I am wondering if there is any downside of using b = np.array(a) rather than b = np.copy(a) to copy a Numpy array a into b. When I %timeit, the former can be upto 100% faster.
In both cases b is a is False, and I can manipulate b leaving a intact, so I suppose this does what is expected from .copy().
Am I missing anything? What is improper about using np.array to do copy an array?
with python 3.6.5, numpy 1.14.2, while the speed difference closes rapidly for larger sizes:
a = np.arange(1000)
%timeit np.array(a)
501 ns ± 30.1 ns per loop (mean ± std. dev. of 7 runs, 1000000 loops each)
%timeit np.copy(a)
1.1 µs ± 35.7 ns per loop (mean ± std. dev. of 7 runs, 1000000 loops each)
From documentation of numpy.copy:
This is equivalent to:
>>> np.array(a, copy=True)
Also, if you look at the source code:
def copy(a, order='K'):
return array(a, order=order, copy=True)
Some timings:
In [1]: import numpy as np
In [2]: a = np.ascontiguousarray(np.random.randint(0, 20000, 1000))
In [3]: %timeit b = np.array(a)
562 ns ± 10.1 ns per loop (mean ± std. dev. of 7 runs, 1000000 loops each)
In [4]: %timeit b = np.array(a, order='K', copy=True)
1.1 µs ± 10.8 ns per loop (mean ± std. dev. of 7 runs, 1000000 loops each)
In [5]: %timeit b = np.copy(a)
1.21 µs ± 9.28 ns per loop (mean ± std. dev. of 7 runs, 1000000 loops each)
In [6]: a = np.ascontiguousarray(np.random.randint(0, 20000, 1000000))
In [7]: %timeit b = np.array(a)
310 µs ± 6.31 µs per loop (mean ± std. dev. of 7 runs, 1000 loops each)
In [8]: %timeit b = np.array(a, order='K', copy=True)
311 µs ± 2.6 µs per loop (mean ± std. dev. of 7 runs, 1000 loops each)
In [9]: %timeit b = np.copy(a)
313 µs ± 4.33 µs per loop (mean ± std. dev. of 7 runs, 1000 loops each)
In [10]: print(np.__version__)
1.13.3
It is unexpected that simply explicitly setting parameters to their default values changes the speed of execution of np.array(). On the other hand, maybe just processing these explicit arguments adds enough execution time to make a difference for small arrays. Indeed, from the source code for the numpy.array(), one can see that there are many more checks and more processing being performed when keyword arguments are provided, for example, see goto full_path. When keyword parameters are not set, the execution skips all the way down to goto finish. This overhead (of additional processing of keyword arguments) is what you detect in timings for small arrays. For larger arrays this overhead is insignificant in comparison to the actual time of copying the arrays.
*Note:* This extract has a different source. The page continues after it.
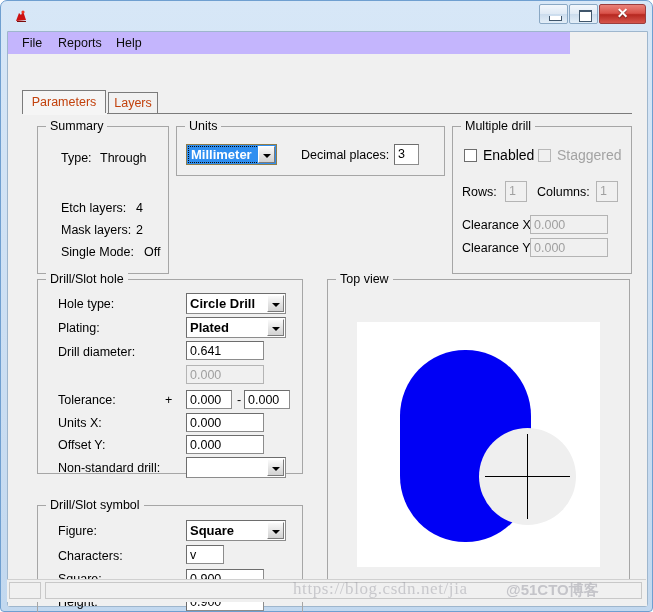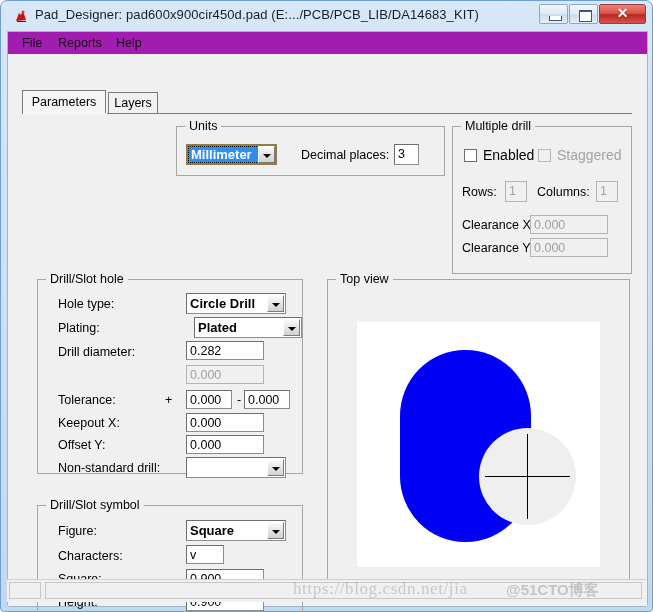"Pad_Designer: pad600x900cir450d.pad" span { html: <span>Pad_Designer: pad600x900cir450d.pad (E:.../PCB/PCB_LIB/DA14683_KIT)</span> -> none }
"What is improper about using np.array to do copy an array?"
I'd argue it is harder to read. Because it is not obvious that array makes a copy, for example, the similar asarray does not make a copy if it doesn't have to. The reader basically has to know the default value of the copy keyword argument to be sure.
As AGN pointed out, np.array is faster than np.copy because essentially the latter is a wrapper of the former. This means python "loses" some extra time searching for both functions. A similar thing happens with decorators.
This extra time is insignificant for pratical purposes, and you gain better code readability.
You can test it by using a big array (where the array creation takes the main time), and you'll see very little differences in %timeit for both.